__EXCERPT PROVIDED__
Will politician bloggers and groups sorting through heaps of posts on local issues open up the social and political awareness space? FENG ZENG KUN looks at the changes
The local blogosphere has evolved in the past year - not just growing in numbers but also in opening up public discussion spaces.
A survey released in March by Singapore's Infocomm Development Authority estimated 862,000 bloggers and 958,000 blog readers currently in Singapore. The same survey last year tabulated the blogging population at 502,000.
The new converts include at least 21 politicians, compared to four blogging politicians before last June. (See '24-hour Hotline To Ministers')
The move from personal blogs to more public and social ones also involves more blog aggregators and group blogs, like Ping.sg, Intelligent Singaporean and Singapore Angle.
Aggregators collect posts on personal blogs onto a single site, while group blogs are authored by teams of writers.
The power of the masses provides more breadth and depth of online conversation, according to those sites' editors.
For this work, Ping.sg averages about 100,000 page views monthly and Intelligent Singaporean, 45,000. Singapore Angle gets about 50,000 monthly hits. In comparison, popular blogger mr brown gets 150,000 monthly page views, as does veteran aggregating site Tomorrow.sg.
Associate professor Ang Peng Hwa, chair of the Wee Kim Wee School of Communication and Information, does not think this expansion is surprising.
Dr Ang, 50, said: 'With bloggers like mr brown and Xiaxue going mainstream by appearing in widely-read newspapers, there was more curiosity about blogs.'
Mr Benjamin Koe, 27, a new media specialist at public relations firm Hill and Knowlton, also noted that the changes here reflect the patterns abroad.

__PROMPT A__
According to the article on Singapore's blogosphere, how many bloggers did the Infocomm Development Authority survey released in March estimate?
__PROMPT B__
Name every blog aggregator or group blog site that the article on Singapore's blogosphere mentions.
__PROMPT C__
Carry on the article on Singapore's blogosphere, beginning after its final sentence.

__GIVEN DATA__
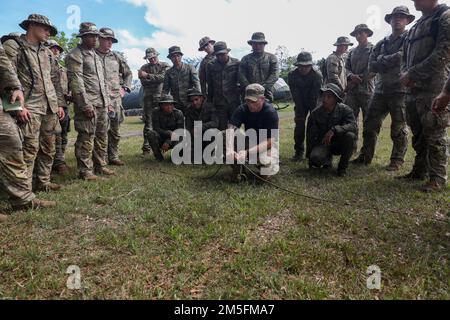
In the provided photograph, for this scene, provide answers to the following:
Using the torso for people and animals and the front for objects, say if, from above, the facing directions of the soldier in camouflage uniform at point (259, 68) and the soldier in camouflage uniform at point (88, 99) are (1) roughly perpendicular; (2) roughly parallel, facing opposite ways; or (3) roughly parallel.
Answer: roughly perpendicular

__RESPONSE BOX A__
862,000

__RESPONSE BOX B__
Ping.sg, Intelligent Singaporean, Singapore Angle, Tomorrow.sg

__RESPONSE BOX C__
He cited the recent embracing of new media like blogs and YouTube, a video aggregator, by United States presidential candidates like Democrats Hillary Clinton and Chris Dodd, and corporations like General Motors and Marriott International.
Mr Koe said: 'When more people inhabit the blogosphere it becomes more important to do so.'
What difference it makes
Like many, however, he was less concerned with the causes of the local changes than with their effects and potential.
Dr Bernard Leong, 32, editor of group blog Singapore Angle, thinks that a larger blogosphere makes for better social debate. And that, he said, is where aggregators and group blogs have a role to fill.
Dr Leong cited the recent controversy over local playwright Alfian Bin Sa'at. When Mr Alfian was dismissed as a relief teacher for undisclosed reasons in May, hot heads led conspiracy charges against the Ministry of Education on their personal blogs, before cooler ones pointed out the lack of proof and information.
The aggregation of these posts on Tomorrow.sg and elsewhere put forward a more balanced picture, and prevented the blogosphere from degenerating into a link-to-link echo of conspiracy.
Mr Andrew Loh, editor of group blog The Online Citizen, also said that these more public sites provide an equally loud voice to all Singaporeans.
He pointed to the Derek Wee incident last year as one such instance.
Last October, Mr Wee, 36, blogged about his economic insecurities of growing old in Singapore. These were dismissed as laziness on the part of the insecure, by teenage blogger Wee Shu Min on her blog, which in turn, brought both views to national attention.
Mr Chua U-Zyn, 24, founder of aggregator Ping.sg, added that multi-author sites have a wider catchment than personal blogs.
Mr Chua cited the breadth of discussion on his site, which ranges from the local blind-dating scene to issues of meritocracy.
For all these reasons, Mrs Kerlyn Yang is glad for these sites. An avid reader of Tomorrow.sg and Intelligent Singaporean, the 28-year old banker said: 'They show important alternative views of Singapore.'
Others, however, still rely mainly on newspapers for their information. Like 42-year old taxi driver Bala Jaganathan.
He said: 'These sites are good, but they lack resources newspapers have, like access to information and full-time writers.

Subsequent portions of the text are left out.